Proactive Agenda for EU and NATO
To counter Russia's escalating threats, a reactive posture is insufficient. EU and NATO members must pursue a proactive, multi-domain agenda focused on deterrence, resilience, and collective will.
- Build a Deterrent Wall: The immediate priority is to accelerate the deployment of a robust, multi-layered Integrated Air and Missile Defence (IAMD) architecture, such as the European Sky Shield Initiative, incorporating space-based assets for surveillance and early warning. Simultaneously, critical infrastructure (ports, energy hubs, undersea cables, and digital networks) must be hardened against both kinetic and cyber-attacks to convince Moscow that a coercive strike would fail. 
- Develop Credible Conventional Strike: Deterrence requires not just defence but also the ability to impose costs. European allies, acting in coalition, must develop and field a credible conventional deep-strike capability.

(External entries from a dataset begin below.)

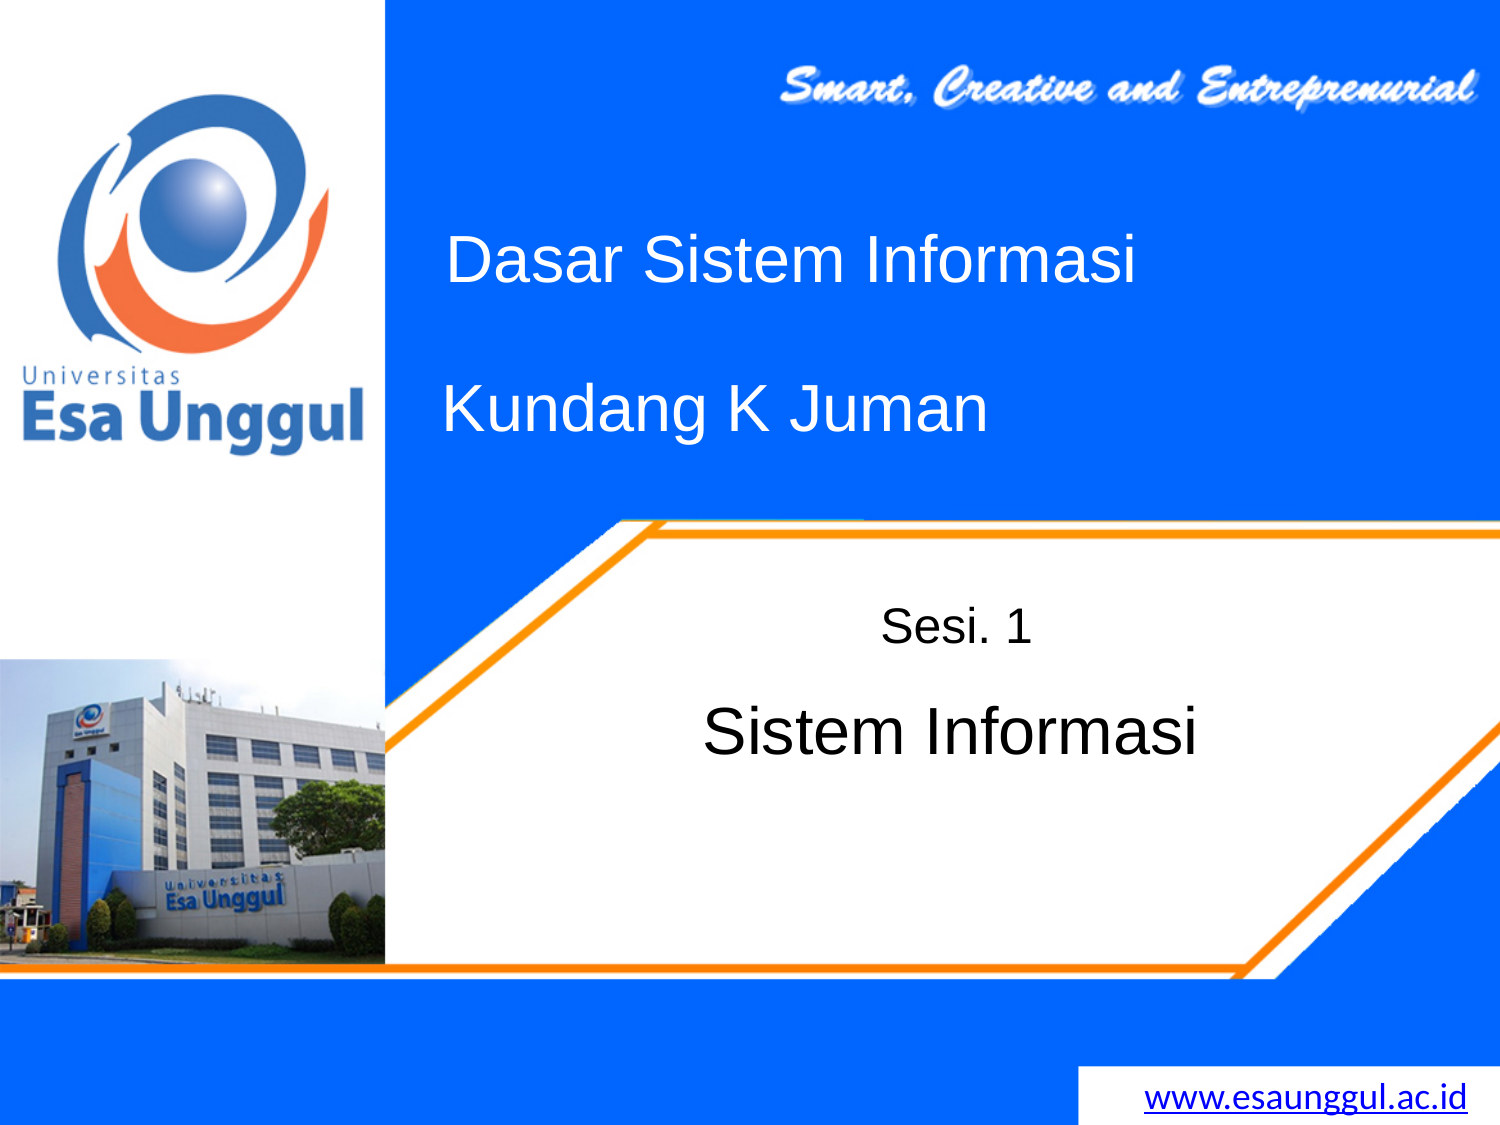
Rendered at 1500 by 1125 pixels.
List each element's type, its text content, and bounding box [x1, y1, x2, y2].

picture [0, 0, 1500, 1125]
list Sistem Informasi [490, 680, 1412, 905]
title Kundang K Juman [426, 357, 1436, 464]
subtitle Sesi. 1 [490, 586, 1424, 657]
list Dasar Sistem Informasi [431, 208, 1441, 327]
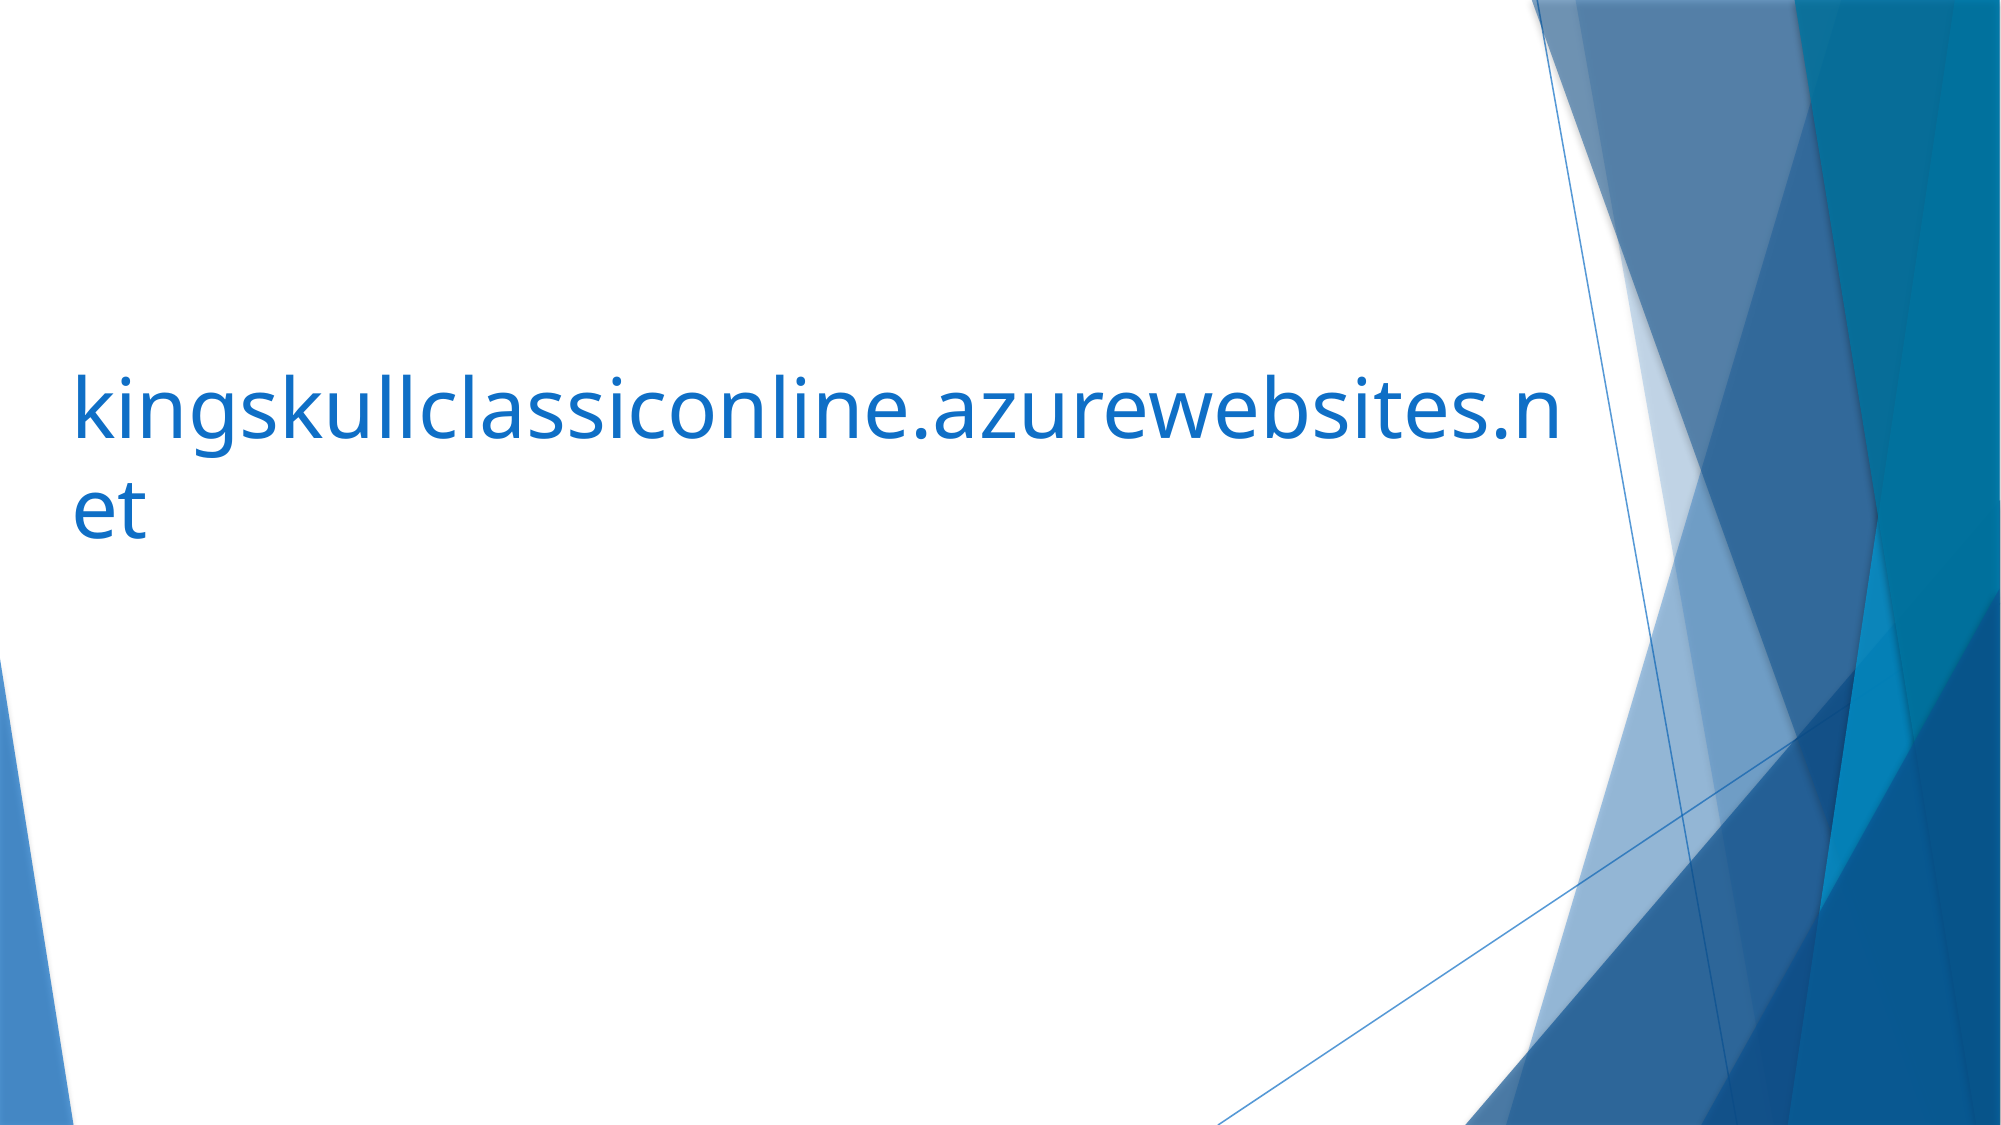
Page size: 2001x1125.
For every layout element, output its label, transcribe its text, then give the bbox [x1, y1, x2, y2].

The goal is not to adopt a first-strike posture, but to create strategic ambiguity, forcing Russian planners to consider the vulnerability of their own high-value assets on their own territory and thereby deterring aggression from the outset. 
- Foster "Mini-lateral" Security Compacts: In a political environment where consensus among all NATO members can be slow, smaller, agile security pacts are crucial. Geographically and politically aligned state clusters such as the Nordic nations through Nordic Defence Cooperation (NORDEFCO), the Bucharest Nine (B9) on the eastern flank, or a Poland-Romania-Ukraine grouping can deepen operational planning and intelligence sharing to ensure a baseline of rapid collective defense. 
- Pool Industrial Resources for "Arsenal of Democracy": Europe can no longer afford fragmented national defence markets. The EU must urgently pool resources for joint munitions production, streamline procurement through mechanisms like the European Defence Industry Programme (EDIP), and secure critical supply chains. This requires long-term procurement contracts from governments to give industry the confidence to invest in expanding production lines. 
- Seize the Narrative: Proactively expose and counter Russian disinformation that frames its deployments as a defensive response to NATO aggression. This can be achieved by creating a dedicated transatlantic fusion cell for countering hybrid threats, combining intelligence analysts with strategic communications experts to pre-bunk false narratives and leverage declassified intelligence to expose Russian intentions. 
- Shift from Treaties to Practical Risk Reduction: While new arms control treaties with Russia are off the table, the focus must shift to rebuilding the rulebook for strategic competition. This involves practical, multilateral transparency and risk-reduction measures, including strengthening military-to-military crisis communication channels and establishing clear protocols for de-conflicting incidents. It's not about trust; it's about building guardrails to manage a dangerous competition and prevent accidents from escalating into war.